The Writing is on the Wall


Amazon upended retail and iTunes transformed the music business.  A new business model is now threatening the highly coveted super-sized bonuses earned by private equity and hedge fund managers.

The Institutional Investor’s Roundtable represents a consortium of public and sovereign wealth funds that are coordinating their investment activities, in large part, to exercise greater control of the investment of fund assets, and correspondingly reducing the fees paid to private equity and similar hedge fund managers. Public Funds Take Control of Assets, Dodging Wall Street.

Nathaniel Popper of the New York Times reports that Abu Dhabi Investment Authority,  Alberta Investment Management Corporation, Ontario Teacher’s Pension Plan,  China Investment Corporation, the Russian Direct Investment Fund, and the public pension funds for Oregon and Wisconsin have all been adopting methods which reduce the fees paid to investment managers.

Make no mistake, the names listed above are marquee names in the investment management business.   Investment managers fall over themselves to accommodate these clients.  So, it is bad news all around for investment professionals when these clients are so focused on fee reduction.

I’m not an economist.  However, I suspect that once the fee-reduction genie is out of the bottle it is very difficult to go back to the way the private equity and hedge fund game use to be played.

As a fiduciary, I applaud these efforts.  Since the advent of modern portfolio theory, back in the 1970’s, it has been axiomatic that a reduction in fees and expenses incurred by an investment portfolio increase the investment return of the portfolio.  Increased investment returns mean greater pools of assets to be distributed to plan participants and beneficiaries.

This trend is bound to continue.  Hopefully it will accelerate.  Detroit is in bankruptcy, countless municipalities and public funds are reporting significant pension shortfalls and yet the investment management masters of the universe continue to buy trophy properties in Aspen, Nantucket and Jackson Hole.

Something is terribly amiss with this scenario.  It is high time that fiduciaries begin to exert their responsibility to reduce the outsized fees paid to these managers.


One Response to “Watch Out: Disintermediation of Hedge Funds and Private Equity”
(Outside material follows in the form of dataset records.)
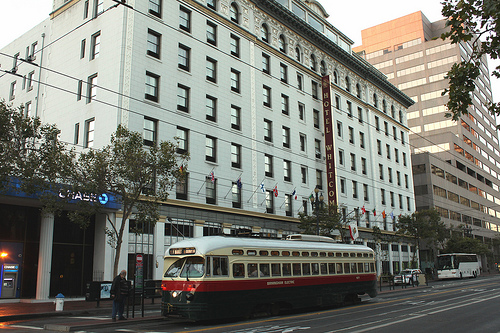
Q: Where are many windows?
A: On the buildings.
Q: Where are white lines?
A: On the road.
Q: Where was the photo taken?
A: Near a city street.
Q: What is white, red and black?
A: Train on street.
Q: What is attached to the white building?
A: Flags.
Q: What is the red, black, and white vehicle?
A: Bus.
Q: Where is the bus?
A: City street.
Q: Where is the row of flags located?
A: Alongside lower windows of white building.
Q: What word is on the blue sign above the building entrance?
A: Chase.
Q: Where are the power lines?
A: Above the street.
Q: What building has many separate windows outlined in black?
A: White building.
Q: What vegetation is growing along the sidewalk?
A: Trees.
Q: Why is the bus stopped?
A: It is parked.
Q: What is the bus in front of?
A: A building.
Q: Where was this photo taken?
A: Outside.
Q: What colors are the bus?
A: Black, red and white.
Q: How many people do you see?
A: 1.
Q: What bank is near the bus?
A: Chase.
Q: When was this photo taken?
A: During the day.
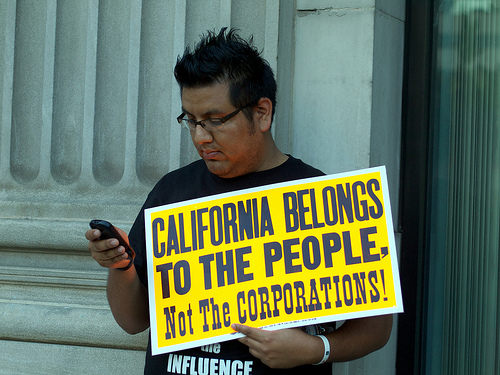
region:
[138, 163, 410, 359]
yellow rectangular protest sign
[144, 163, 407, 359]
yellow sign with black letters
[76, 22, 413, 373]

  1. Commentators have argued that a standard methodology is needed to present an accurate picture of performance, to make individual private equity funds comparable and so the asset class as a whole can be matched against public markets and other types of investment. It is also claimed that PE fund managers manipulate data to present themselves as strong performers, which makes it even more essential to standardize the industry.